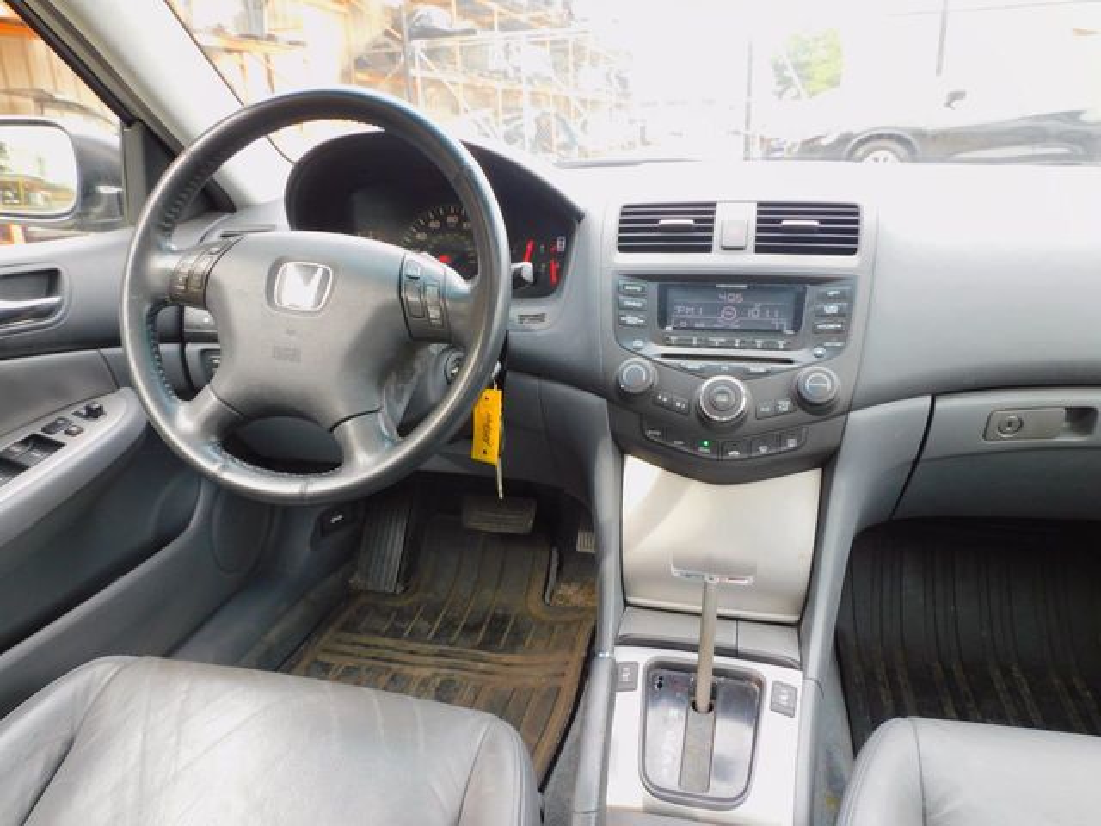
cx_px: 550
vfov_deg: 56.8
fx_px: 763
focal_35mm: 24
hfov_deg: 71.6
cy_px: 413
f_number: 3.3
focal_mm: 4.3
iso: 125
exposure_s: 1/40
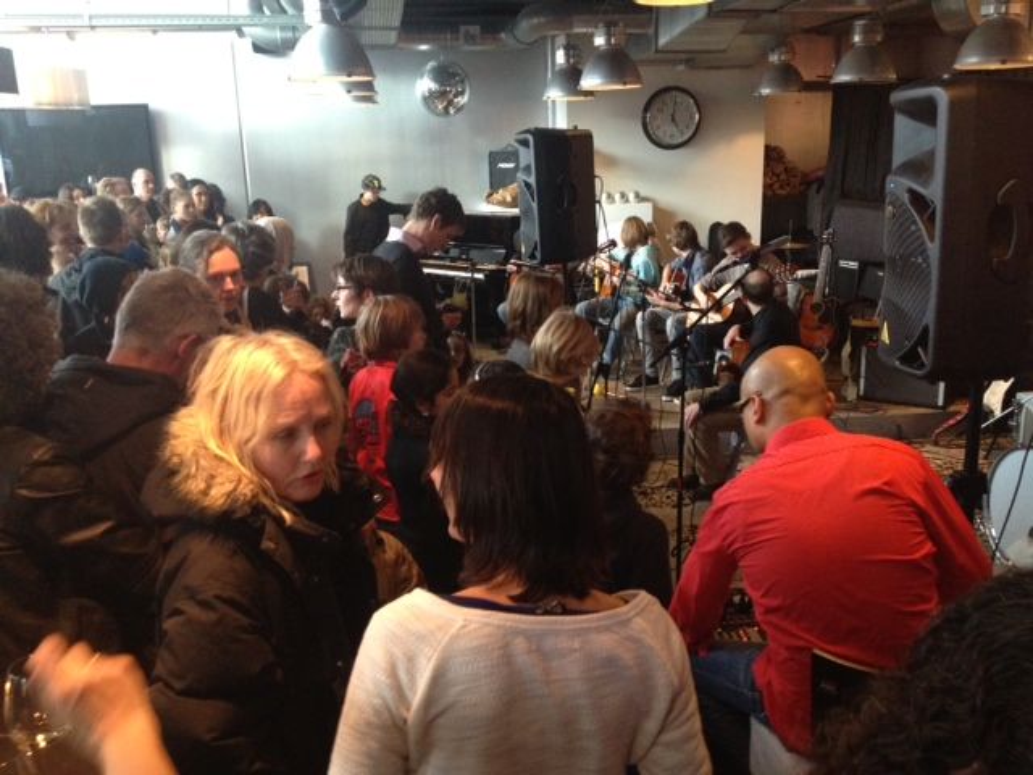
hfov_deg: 52.6
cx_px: 516
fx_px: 1044
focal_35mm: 35
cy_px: 388
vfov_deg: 40.7
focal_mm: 4.28
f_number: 2.4
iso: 320
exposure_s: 1/20
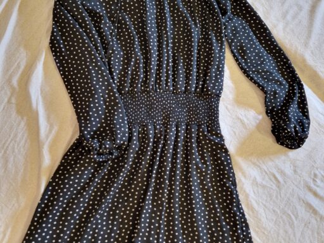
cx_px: 162
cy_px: 122
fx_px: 215
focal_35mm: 23
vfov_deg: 59.0
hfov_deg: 73.9
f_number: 1.8
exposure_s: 1/25
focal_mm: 5.4
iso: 800
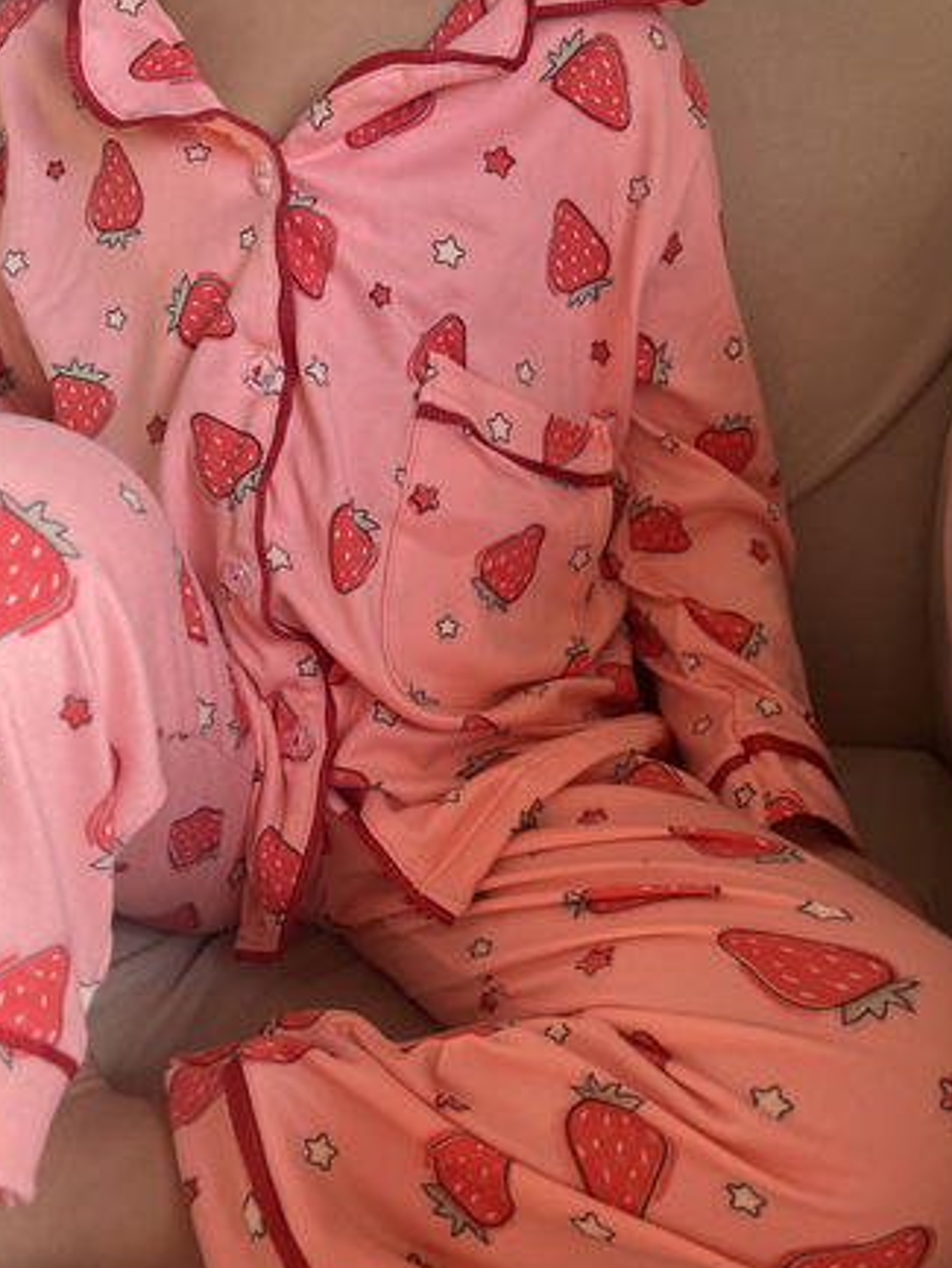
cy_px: 675
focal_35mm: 32
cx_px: 451
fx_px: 1173
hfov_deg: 44.2
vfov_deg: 56.8
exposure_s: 1/122
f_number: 1.6
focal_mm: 5.1
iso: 40
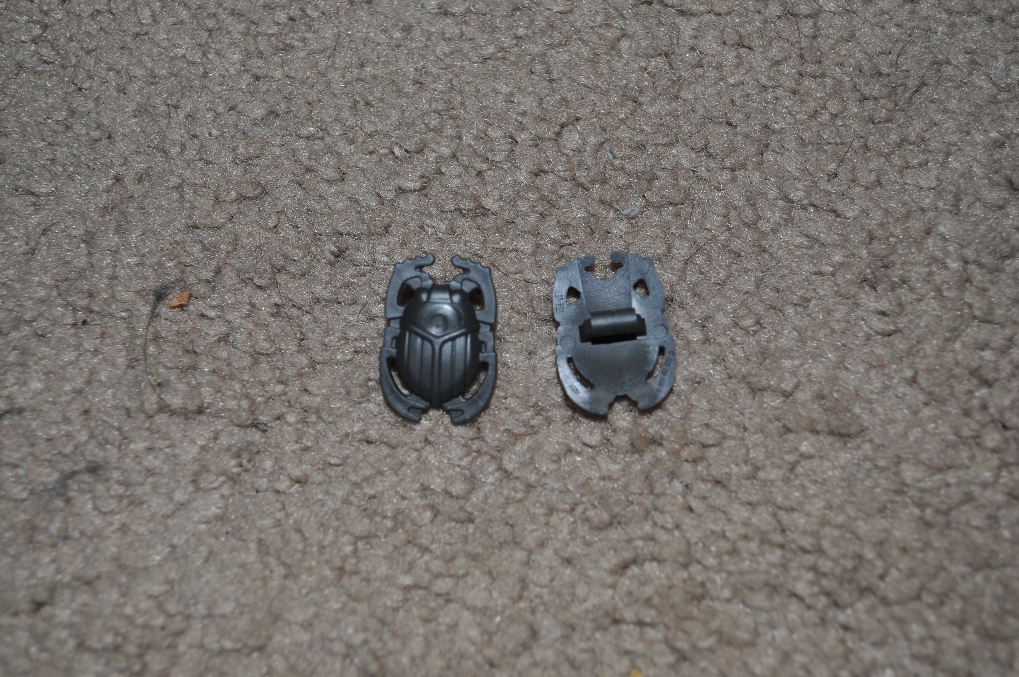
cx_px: 510
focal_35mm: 48
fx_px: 1357
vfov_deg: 28.0
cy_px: 338
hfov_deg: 41.2
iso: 200
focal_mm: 32
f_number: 5.6
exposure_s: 1/30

==========

▸ Task: Write out exactly the lines from the line that contains "focal_35mm: 23" to the last line of the material above, both included; pictures do not belong in the copy.

▸ Response:
focal_35mm: 23
vfov_deg: 59.0
hfov_deg: 73.9
f_number: 1.8
exposure_s: 1/25
focal_mm: 5.4
iso: 800
cy_px: 675
focal_35mm: 32
cx_px: 451
fx_px: 1173
hfov_deg: 44.2
vfov_deg: 56.8
exposure_s: 1/122
f_number: 1.6
focal_mm: 5.1
iso: 40
cx_px: 510
focal_35mm: 48
fx_px: 1357
vfov_deg: 28.0
cy_px: 338
hfov_deg: 41.2
iso: 200
focal_mm: 32
f_number: 5.6
exposure_s: 1/30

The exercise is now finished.